April issue 2012
Lecture: An Archeological Enigma
The province of Sindh along the banks of the mighty River Indus has been the location where grand civilisations have prospered for centuries and left behind ancient necropolis, tombs and monuments. While the towns of Thatta and Daybul date back to pre-Islamic Sindh, it is Daybul where Mohammed bin Qasim’s expedition won a conquest in 934 A.D. A commercial port for centuries, the exact geographical location of Daybul changed as the Indus shifted its course in the following centuries.
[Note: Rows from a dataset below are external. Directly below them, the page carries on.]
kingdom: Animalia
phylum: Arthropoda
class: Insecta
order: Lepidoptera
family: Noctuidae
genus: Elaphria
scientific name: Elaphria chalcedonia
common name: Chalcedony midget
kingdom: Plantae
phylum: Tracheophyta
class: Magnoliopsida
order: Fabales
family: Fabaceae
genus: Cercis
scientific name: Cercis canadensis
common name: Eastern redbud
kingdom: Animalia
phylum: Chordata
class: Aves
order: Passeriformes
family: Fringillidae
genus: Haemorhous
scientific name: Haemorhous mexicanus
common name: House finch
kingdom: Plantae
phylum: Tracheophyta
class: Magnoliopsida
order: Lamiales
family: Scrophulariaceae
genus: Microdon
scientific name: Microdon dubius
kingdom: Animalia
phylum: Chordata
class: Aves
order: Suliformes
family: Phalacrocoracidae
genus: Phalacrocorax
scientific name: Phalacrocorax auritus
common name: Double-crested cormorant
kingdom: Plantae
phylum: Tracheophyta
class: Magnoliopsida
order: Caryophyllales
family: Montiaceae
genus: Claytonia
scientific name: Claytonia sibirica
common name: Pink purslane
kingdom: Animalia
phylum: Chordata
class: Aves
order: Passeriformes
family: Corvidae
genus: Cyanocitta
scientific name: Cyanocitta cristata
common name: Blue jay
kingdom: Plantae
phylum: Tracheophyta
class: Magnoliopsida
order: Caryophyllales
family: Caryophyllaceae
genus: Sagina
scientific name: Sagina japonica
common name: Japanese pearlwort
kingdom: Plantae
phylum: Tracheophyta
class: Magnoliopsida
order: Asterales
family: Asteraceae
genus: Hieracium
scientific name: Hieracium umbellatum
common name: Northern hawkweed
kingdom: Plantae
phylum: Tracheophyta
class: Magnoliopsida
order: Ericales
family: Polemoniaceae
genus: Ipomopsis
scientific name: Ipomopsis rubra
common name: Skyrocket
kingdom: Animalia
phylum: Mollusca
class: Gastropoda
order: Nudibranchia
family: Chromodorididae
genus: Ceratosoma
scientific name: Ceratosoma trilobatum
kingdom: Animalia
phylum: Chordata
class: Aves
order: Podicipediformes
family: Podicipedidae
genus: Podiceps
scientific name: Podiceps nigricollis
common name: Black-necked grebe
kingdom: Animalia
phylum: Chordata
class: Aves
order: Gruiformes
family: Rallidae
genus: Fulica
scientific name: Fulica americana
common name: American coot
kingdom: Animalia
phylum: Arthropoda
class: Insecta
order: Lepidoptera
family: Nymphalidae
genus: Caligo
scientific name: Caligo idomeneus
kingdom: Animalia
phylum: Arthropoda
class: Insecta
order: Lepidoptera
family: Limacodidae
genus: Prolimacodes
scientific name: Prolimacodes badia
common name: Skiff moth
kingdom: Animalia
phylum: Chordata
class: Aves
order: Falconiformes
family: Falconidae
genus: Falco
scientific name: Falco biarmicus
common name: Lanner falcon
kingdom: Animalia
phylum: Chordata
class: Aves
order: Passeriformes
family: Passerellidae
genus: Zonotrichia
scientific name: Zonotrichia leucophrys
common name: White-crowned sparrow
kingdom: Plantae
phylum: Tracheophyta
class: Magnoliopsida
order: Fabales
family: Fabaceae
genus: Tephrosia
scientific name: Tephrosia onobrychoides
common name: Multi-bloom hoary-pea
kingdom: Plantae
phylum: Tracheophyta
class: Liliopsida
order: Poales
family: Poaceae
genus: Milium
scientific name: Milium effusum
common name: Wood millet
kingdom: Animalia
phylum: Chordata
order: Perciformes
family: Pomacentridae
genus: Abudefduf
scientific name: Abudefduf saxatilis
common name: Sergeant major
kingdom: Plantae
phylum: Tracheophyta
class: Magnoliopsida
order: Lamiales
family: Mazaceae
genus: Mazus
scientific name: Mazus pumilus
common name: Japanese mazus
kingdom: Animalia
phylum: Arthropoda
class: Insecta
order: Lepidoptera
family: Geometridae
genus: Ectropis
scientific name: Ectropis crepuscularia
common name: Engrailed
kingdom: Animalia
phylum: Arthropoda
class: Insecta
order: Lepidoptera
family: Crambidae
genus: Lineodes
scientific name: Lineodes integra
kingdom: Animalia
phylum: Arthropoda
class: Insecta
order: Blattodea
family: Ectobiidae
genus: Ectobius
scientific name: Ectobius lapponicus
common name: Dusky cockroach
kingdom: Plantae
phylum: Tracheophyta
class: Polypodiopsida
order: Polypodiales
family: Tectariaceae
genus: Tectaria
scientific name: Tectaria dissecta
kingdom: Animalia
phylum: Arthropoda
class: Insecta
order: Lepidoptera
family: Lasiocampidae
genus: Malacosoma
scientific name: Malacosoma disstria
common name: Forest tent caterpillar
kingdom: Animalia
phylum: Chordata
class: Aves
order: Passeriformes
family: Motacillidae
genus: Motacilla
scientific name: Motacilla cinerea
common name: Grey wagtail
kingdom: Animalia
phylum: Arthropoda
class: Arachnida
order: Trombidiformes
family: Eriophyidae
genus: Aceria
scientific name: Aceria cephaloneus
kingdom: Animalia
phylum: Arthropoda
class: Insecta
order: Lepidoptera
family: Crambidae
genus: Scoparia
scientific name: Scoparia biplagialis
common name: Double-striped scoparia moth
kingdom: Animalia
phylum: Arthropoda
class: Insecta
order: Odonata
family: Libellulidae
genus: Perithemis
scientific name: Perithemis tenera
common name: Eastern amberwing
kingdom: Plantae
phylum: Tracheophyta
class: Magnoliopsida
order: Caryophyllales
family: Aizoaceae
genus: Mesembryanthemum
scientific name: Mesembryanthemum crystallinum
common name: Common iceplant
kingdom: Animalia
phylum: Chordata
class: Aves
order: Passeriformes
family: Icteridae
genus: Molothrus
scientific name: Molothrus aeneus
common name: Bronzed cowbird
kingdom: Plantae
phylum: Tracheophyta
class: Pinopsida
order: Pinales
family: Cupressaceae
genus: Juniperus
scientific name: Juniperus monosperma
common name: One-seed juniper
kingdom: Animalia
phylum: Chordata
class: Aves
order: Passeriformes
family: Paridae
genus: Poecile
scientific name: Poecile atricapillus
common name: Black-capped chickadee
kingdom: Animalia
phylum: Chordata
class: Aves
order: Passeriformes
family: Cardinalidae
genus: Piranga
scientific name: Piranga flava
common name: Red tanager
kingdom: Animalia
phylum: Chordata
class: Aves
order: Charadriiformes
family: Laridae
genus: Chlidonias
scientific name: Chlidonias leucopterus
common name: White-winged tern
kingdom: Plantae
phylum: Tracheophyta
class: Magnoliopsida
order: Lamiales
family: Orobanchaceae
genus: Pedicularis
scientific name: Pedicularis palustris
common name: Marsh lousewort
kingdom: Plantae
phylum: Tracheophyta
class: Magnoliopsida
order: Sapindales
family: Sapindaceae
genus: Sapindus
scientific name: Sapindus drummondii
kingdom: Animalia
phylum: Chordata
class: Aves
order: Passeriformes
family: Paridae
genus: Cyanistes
Professor Monique Kervran, the director for research at the National Centre of Scientific Research (NCSR) of the Sorbonne University in Paris, who has also led the French Archaeological Mission to Sindh, is of the view that another city existed in the area and at a special presentation hosted by Mohatta Palace Museum in collaboration with KTN and Endowment Fund Trust for the Preservation of the Heritage of Sindh, Dr Kervran described the discovery of the town Damrilah — the sister town of Daybul and Thatta. Dr Kervran is of the view that even though Damrilah is quoted several times in the historical sources detailing eastern Islamic dynasties in the 13-14th centuries, the location of this place has puzzled the scholars of Sindh for a long time. Dr Kervran’s presentation detailed the plan of a large mosque designed on the sand in the inter-tidal flats of the Indus delta, south of Bhambore. This mosque and the name Damrilah were identified by the Catalan Portolano (Atlas Catalan) presented to Charles V, the King of France in 1375.